Born in Honolulu, Aaron moved to Maui when he was 4 years old and graduated from Baldwin High School in 1987. He’d “always loved customizing cars, from paint jobs to engine modifications and racing,” and spent years working for different auto shops.
In 2003, Aaron opened his own shop, Kryptonix Motorsports, in Kahului. His team did car shows on Maui and Oahu. Aaron raced both locally and on the West Coast, and is known in racing circles as “Supa.” A 1989 Honda CRX that he built and raced himself was the first 10-second car (a term that refers to cars that can do a quarter-mile drag race in less than 10 seconds) at the Maui Raceway Park.
Within the past year, he opened a shop in Utah, where many of his relatives live. But his lifelong hobby was sidelined after his diagnosis.
“It took me awhile to wrap my head around it and process all the information when we first got the diagnosis,” said his wife, Melissa Aaron. “David and I both thought, ‘Is this curable or not?’ It was excruciating to wait for the MRI results and the first appointment.”
Doctors had to remove his tongue, where the cancer was contained.
“I have to relearn how to chew, talk and swallow,” David Aaron said. “The tongue has many muscles to it, and with my surgery they replaced it with just one.
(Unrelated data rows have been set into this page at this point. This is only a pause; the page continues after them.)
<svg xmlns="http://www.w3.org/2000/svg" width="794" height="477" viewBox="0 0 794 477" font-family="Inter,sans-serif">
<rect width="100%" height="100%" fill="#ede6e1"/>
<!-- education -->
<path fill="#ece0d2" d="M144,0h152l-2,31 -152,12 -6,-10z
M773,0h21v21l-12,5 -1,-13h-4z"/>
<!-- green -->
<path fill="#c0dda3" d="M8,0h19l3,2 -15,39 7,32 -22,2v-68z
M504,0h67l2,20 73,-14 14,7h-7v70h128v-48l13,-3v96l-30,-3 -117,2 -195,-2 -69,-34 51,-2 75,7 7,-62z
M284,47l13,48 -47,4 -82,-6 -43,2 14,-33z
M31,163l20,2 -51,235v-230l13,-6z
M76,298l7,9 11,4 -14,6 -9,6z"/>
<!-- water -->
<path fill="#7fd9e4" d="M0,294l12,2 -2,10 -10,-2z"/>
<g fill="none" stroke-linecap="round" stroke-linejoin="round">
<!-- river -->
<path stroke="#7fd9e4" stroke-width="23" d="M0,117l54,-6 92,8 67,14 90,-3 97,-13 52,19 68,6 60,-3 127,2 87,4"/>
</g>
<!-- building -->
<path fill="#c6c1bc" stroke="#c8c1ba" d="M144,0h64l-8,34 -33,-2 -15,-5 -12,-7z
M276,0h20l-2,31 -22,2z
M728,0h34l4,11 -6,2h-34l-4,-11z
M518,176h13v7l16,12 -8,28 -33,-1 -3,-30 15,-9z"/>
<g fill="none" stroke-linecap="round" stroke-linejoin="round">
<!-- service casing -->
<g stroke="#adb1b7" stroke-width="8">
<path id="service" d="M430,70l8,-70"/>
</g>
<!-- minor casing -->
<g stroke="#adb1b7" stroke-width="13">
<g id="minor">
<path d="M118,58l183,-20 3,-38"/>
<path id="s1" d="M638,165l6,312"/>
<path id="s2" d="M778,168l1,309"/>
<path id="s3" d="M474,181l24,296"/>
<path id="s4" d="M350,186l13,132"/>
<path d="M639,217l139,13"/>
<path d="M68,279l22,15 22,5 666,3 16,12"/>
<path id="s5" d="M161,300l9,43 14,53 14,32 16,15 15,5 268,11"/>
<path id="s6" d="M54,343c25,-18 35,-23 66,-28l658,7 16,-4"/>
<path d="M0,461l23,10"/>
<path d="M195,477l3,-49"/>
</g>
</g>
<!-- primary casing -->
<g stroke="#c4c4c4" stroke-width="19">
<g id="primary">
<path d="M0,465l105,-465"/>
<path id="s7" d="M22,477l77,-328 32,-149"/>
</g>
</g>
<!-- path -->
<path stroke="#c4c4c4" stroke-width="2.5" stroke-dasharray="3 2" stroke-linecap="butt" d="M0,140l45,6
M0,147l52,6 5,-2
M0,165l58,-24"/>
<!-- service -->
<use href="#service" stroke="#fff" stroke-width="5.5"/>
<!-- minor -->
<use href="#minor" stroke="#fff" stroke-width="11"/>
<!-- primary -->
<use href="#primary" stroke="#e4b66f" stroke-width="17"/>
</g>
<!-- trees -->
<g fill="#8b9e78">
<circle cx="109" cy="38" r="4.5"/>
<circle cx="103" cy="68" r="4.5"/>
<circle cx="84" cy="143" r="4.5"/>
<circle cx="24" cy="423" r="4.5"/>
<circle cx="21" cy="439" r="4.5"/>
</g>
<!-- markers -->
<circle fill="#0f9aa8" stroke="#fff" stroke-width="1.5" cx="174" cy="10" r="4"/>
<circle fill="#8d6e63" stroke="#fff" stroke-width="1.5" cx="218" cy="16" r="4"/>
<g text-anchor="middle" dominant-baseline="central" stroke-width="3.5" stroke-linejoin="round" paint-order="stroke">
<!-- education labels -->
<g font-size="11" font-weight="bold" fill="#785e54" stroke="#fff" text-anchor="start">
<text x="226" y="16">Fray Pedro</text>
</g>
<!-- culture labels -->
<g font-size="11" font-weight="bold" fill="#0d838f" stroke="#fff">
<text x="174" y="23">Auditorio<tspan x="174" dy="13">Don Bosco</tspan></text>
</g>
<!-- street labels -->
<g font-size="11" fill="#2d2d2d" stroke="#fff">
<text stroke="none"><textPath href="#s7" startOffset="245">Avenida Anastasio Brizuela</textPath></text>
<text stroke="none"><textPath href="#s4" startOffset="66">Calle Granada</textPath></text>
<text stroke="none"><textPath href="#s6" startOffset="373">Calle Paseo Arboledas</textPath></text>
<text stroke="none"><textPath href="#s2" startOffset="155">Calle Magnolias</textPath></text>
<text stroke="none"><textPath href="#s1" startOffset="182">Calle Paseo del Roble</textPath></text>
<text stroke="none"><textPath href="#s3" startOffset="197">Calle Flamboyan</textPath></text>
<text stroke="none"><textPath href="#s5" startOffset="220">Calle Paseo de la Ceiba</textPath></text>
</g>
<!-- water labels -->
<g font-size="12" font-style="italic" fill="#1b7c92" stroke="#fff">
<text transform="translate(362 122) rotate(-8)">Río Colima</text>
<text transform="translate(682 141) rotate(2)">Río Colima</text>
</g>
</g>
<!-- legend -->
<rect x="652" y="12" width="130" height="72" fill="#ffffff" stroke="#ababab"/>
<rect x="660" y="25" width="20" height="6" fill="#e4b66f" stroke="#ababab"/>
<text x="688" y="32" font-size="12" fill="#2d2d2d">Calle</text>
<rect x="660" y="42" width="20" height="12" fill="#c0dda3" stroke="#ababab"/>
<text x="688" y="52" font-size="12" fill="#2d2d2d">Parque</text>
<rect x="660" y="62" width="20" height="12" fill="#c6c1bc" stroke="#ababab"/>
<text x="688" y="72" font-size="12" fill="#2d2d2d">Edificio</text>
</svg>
I have a trach (trachestomy) and feeding tube until I can do these things on my own again.”
But the initial surgery was actually the easiest part so far, given complications from pneumonia and infections, Melissa Aaron said.
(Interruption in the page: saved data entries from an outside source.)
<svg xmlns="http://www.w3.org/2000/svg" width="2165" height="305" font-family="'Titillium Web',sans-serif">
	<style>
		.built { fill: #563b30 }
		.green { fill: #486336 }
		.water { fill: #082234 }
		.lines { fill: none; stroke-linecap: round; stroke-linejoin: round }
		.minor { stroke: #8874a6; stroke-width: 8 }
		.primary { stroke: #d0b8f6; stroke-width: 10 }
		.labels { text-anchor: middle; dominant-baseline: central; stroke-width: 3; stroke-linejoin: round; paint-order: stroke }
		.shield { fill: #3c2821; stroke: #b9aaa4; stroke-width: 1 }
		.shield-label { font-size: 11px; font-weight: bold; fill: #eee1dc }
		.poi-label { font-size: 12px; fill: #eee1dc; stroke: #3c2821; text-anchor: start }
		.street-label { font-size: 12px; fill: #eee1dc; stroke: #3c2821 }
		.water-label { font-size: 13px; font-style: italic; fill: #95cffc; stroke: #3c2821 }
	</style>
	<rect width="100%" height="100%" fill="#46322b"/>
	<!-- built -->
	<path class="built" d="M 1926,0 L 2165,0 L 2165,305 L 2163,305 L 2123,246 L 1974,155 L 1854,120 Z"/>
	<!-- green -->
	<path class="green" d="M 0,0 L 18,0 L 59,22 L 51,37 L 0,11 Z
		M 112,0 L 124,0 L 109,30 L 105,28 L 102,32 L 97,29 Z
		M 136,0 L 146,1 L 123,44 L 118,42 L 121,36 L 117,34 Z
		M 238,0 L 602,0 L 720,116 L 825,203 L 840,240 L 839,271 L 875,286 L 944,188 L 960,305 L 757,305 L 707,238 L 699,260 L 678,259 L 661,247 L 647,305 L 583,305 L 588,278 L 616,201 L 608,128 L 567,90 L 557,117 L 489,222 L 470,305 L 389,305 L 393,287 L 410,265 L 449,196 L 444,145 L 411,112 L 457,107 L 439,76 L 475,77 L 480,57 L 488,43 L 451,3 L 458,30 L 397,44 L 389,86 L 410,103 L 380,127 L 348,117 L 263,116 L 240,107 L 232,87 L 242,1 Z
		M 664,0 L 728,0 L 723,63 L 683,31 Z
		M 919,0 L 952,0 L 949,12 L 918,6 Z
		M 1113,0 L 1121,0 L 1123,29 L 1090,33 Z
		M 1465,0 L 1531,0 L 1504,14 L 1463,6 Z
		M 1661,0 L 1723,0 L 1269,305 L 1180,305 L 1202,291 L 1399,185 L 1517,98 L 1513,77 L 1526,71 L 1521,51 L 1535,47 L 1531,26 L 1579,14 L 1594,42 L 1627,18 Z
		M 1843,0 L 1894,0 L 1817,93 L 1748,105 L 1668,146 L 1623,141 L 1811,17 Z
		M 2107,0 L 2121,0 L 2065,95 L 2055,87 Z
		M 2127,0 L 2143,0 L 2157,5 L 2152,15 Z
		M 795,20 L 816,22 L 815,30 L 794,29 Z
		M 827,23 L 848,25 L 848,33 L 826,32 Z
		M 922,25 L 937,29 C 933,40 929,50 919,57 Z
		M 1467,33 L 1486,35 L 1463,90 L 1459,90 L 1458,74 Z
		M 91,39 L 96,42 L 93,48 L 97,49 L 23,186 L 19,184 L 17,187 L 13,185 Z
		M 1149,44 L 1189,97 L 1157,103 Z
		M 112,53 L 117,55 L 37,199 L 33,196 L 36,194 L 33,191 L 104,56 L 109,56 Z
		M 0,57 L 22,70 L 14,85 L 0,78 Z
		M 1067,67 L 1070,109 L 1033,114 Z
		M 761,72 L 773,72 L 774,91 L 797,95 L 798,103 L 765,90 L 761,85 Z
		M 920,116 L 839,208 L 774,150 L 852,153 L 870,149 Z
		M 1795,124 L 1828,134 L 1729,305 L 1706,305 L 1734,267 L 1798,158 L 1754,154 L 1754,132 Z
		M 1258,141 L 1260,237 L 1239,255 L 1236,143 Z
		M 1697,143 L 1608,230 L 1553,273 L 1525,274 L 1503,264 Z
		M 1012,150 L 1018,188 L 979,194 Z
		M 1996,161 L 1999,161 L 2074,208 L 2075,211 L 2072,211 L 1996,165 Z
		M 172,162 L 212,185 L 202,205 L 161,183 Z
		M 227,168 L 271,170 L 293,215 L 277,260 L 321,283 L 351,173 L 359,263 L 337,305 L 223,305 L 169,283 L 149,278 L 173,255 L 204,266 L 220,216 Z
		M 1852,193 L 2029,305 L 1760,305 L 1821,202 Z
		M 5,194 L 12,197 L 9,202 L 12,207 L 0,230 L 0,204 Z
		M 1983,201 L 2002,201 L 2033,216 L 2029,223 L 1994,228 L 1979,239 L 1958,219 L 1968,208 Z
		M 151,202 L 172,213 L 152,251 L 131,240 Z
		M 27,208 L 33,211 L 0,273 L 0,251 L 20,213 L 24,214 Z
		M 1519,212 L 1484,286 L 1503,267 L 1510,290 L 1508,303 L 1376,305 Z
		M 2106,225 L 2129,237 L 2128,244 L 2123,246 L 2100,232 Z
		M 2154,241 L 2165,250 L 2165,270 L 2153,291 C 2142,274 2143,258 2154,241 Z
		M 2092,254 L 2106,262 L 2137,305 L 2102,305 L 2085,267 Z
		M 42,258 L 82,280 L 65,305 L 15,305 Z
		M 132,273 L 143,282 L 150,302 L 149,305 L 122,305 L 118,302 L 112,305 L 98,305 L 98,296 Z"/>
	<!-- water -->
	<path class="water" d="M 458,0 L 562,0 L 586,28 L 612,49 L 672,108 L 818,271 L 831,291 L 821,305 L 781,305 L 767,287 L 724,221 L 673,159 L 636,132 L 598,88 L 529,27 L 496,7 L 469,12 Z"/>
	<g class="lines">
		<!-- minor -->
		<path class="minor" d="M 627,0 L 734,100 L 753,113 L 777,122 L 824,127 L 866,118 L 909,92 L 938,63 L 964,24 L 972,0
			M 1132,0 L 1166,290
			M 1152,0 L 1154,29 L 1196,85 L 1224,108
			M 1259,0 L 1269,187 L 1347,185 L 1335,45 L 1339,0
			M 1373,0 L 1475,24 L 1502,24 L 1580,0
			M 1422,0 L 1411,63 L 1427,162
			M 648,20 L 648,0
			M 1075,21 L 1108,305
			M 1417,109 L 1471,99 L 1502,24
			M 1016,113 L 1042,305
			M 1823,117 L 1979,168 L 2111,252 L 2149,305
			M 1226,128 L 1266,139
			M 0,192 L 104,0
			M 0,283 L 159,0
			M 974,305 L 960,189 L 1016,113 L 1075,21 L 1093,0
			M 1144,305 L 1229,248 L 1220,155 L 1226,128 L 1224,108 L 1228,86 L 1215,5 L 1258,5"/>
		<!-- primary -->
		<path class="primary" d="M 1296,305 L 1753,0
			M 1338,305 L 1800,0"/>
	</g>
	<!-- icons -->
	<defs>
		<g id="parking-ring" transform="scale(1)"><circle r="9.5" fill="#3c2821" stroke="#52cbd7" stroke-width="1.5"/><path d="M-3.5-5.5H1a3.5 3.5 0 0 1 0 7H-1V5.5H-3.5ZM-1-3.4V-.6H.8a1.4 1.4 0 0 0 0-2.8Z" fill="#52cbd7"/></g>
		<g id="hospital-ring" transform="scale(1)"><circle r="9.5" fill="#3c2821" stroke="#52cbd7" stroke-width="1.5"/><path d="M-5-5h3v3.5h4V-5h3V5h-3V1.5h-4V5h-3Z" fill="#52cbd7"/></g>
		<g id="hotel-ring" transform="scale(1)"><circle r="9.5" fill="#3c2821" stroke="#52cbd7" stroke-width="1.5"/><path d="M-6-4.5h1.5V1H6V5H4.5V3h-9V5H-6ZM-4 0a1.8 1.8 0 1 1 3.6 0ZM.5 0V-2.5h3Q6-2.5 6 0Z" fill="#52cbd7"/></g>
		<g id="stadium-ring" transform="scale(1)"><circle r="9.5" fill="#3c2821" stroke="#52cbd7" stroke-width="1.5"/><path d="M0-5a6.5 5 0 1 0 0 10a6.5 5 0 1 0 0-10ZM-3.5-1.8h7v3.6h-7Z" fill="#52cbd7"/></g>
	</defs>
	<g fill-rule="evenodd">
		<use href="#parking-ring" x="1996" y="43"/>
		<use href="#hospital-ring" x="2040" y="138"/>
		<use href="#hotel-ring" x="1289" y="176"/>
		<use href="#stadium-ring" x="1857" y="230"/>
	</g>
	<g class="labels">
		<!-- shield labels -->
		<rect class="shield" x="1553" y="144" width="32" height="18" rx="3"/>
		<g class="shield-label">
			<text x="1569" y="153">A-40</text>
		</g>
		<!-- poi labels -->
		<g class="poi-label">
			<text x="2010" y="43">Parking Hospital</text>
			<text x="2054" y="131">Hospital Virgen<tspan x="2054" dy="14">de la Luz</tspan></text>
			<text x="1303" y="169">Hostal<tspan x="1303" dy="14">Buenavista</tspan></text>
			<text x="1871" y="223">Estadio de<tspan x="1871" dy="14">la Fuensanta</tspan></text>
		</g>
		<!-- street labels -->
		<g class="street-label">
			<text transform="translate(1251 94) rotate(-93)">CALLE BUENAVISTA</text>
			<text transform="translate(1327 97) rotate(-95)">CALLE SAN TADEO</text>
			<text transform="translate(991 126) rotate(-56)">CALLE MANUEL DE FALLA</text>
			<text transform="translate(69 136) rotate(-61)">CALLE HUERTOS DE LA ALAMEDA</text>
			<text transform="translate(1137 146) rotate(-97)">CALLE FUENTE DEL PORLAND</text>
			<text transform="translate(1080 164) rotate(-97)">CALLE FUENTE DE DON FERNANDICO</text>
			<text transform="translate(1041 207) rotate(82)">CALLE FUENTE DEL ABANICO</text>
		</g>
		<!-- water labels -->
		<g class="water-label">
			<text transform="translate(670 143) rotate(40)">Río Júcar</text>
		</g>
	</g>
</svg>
“There is still so much that can go wrong even though the cancer is out of his body,” she said. “The unknown is the most challenging, and it’s hard to plan for the future.”
Radiation can’t start until David Aaron is well, and while scans show the cancer hasn’t spread to other parts of his body, radiation is crucial to making sure it doesn’t come back, said Ashley Courtney, David Aaron’s ex-wife, who lives on Maui.
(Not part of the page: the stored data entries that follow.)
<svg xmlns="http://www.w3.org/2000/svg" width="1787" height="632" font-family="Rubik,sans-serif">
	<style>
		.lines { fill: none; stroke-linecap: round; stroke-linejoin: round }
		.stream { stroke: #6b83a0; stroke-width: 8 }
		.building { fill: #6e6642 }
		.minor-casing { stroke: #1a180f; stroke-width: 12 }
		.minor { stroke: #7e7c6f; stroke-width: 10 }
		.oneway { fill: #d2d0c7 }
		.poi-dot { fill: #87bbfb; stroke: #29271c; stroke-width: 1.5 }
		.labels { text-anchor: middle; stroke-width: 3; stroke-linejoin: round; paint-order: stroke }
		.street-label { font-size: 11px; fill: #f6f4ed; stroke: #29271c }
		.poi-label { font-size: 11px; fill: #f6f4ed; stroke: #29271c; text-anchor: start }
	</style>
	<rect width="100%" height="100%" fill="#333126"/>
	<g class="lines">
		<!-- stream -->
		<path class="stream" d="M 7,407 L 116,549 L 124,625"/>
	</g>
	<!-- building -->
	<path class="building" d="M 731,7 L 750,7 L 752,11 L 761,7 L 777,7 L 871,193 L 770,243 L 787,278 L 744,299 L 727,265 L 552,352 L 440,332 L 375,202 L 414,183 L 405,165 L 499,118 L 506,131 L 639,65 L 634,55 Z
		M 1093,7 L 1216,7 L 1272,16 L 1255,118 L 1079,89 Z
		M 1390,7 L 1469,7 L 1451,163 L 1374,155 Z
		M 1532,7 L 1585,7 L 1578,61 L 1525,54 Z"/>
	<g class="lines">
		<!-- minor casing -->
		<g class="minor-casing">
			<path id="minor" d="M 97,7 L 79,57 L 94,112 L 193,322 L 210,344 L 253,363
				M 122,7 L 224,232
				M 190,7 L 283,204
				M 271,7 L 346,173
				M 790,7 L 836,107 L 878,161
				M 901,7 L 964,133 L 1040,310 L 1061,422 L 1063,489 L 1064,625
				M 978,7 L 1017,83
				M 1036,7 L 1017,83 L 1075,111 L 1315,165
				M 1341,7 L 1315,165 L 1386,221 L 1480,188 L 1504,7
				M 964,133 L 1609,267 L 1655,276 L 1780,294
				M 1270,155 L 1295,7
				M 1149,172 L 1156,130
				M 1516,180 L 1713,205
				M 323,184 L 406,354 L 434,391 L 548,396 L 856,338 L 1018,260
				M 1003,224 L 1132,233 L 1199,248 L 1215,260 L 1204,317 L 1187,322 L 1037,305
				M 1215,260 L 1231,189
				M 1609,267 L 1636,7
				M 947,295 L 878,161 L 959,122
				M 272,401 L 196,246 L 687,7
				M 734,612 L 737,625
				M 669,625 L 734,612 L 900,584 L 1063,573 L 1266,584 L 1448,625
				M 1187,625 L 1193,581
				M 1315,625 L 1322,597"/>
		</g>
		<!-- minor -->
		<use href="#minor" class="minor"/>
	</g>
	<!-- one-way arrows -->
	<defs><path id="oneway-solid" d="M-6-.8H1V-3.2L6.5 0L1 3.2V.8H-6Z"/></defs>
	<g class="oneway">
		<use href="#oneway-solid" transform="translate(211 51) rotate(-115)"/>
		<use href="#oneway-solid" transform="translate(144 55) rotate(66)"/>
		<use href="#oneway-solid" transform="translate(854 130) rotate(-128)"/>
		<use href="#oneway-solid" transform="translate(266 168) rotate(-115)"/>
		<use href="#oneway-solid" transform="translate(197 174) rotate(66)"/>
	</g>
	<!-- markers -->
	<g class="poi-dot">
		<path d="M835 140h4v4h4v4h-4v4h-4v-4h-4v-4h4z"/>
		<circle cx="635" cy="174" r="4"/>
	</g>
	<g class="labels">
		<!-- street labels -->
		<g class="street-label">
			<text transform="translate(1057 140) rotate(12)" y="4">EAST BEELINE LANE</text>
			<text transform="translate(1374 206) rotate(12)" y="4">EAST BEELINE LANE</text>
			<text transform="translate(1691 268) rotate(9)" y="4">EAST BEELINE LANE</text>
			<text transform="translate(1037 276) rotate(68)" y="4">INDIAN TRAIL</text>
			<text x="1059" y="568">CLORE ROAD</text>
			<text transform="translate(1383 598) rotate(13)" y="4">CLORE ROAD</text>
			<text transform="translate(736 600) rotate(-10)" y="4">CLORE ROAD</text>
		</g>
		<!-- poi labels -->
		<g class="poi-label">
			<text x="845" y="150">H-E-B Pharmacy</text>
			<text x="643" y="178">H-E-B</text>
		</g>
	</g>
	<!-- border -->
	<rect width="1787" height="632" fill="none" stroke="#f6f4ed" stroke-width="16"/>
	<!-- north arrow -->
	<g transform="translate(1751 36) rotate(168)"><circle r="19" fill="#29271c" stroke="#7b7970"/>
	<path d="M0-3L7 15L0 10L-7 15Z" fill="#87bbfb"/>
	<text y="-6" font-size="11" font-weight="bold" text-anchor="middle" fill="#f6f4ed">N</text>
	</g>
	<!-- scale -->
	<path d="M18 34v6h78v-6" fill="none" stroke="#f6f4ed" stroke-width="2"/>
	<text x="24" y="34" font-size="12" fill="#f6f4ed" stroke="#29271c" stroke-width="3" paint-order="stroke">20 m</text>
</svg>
David Aaron said that the biggest challenge “is staying positive when I think about my kids, my family and friends, and how it impacts all of them.” He has two children and two stepchildren, who hope their father’s story can raise awareness.
“I want everyone to know that they should go to the doctor and the dentist for regular checkups, and not just when something hurts,” said Ah Lan Aaron, his 10-year-old daughter with Courtney. “People try to be tough, and they wait until something is really wrong before they go, and then something sad can happen like cancer.”
David Aaron echoed his daughter’s advice to get a screening.
“It’s painless, takes a few minutes and early detection of oral cancer means it could be less invasive and you might have more treatment options,” he said.
The Department of Health also recommends cutting down on smoking, chewing tobacco and drinking; avoiding human papillomavirus infection; limiting exposure to ultraviolet light; eating a healthy diet; wearing properly fitted dentures and treating precancerous growths.
For more information on oral cancer, visit cancer.gov/types/head-and-neck/head-neck-fact-sheet.
The Aaron family has set up a fundraising page at gofundme.com/david-aaron and, as of Sunday, has raised $7,110 of the $30,000 goal.
“This entire journey could never be successful without all the love, prayers and kind words from our family and friends and our faith in God,” said Patti Domingo, Aaron’s mother.